De acordo com a guarnição, o chamado indicava que sete crianças, com idades entre 1 e 8 anos, haviam sido deixadas pela mãe durante a noite. No local, os policiais foram recebidos por algumas das crianças, que estavam atrás da grade do imóvel e confirmaram que a responsável não havia retornado desde o dia anterior.
Diante da situação e da ausência de acesso ao interior do apartamento, os policiais precisaram forçar a entrada. Já dentro do imóvel, foi constatado que havia cinco crianças com idades entre 4 e 7 anos além de um bebê de apenas 9 meses.
O ambiente encontrado pelos policiais era considerado insalubre: o local estava sujo, com presença de insetos, alimentos estragados, roupas espalhadas e partes do apartamento alagadas. Questionadas, as crianças relataram que haviam se alimentado apenas com pão amanhecido.
Ainda segundo a ocorrência, a menina mais velha contou que passou a noite cuidando do bebê, que chorava constantemente, e chegou a administrar três gotas de dipirona.

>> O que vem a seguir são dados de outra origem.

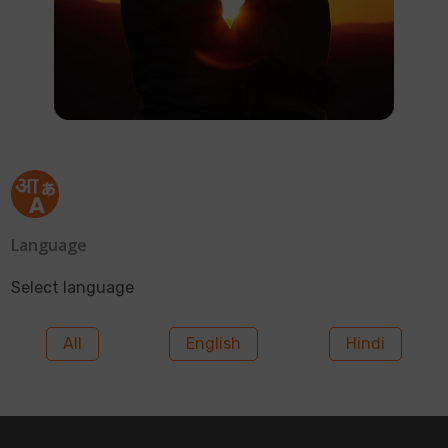
Language
Select language
All
English
Hindi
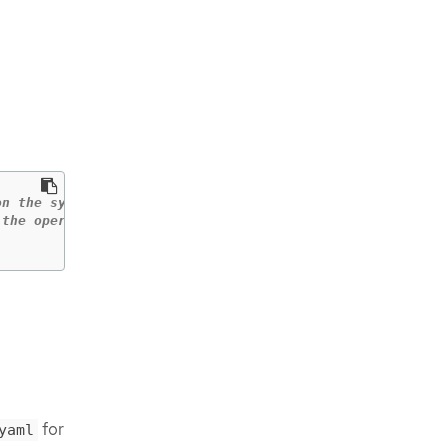
n the system is used.

for
yaml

Durante o atendimento, a mãe das crianças, chegou ao local apresentando sinais de embriaguez, como odor etílico, fala alterada e comportamento agressivo. Segundo os policiais, ela reagiu com hostilidade e chegou a empurrar a própria filha, que estava com o bebê no colo.

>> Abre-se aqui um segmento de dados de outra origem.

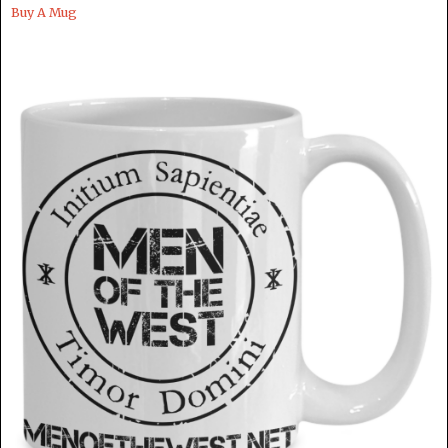
Buy A Mug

A guarnição precisou intervir imediatamente para conter a mulher, que resistiu às ordens e tentou tumultuar a situação, chamando vizinhos e causando ainda mais desespero nas crianças. Foi necessário o uso de spray de pimenta para controlá-la, além de algemas, após tentativa de agressão.

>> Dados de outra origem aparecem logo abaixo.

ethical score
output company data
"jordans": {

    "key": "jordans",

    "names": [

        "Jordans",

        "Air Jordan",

O Conselho Tutelar foi acionado e acompanhou a ocorrência. As crianças ficaram sob responsabilidade de um familiar, enquanto a mãe recebeu voz de prisão e foi encaminhada à Central de Flagrantes.
Durante o atendimento, os policiais providenciaram alimentação para os menores e acionaram o SAMU devido à medicação administrada no bebê. Segundo avaliação médica, a quantidade não representava risco à saúde da criança.
O caso segue sob apuração e reforça o alerta para situações de negligência e abandono infantil na capital.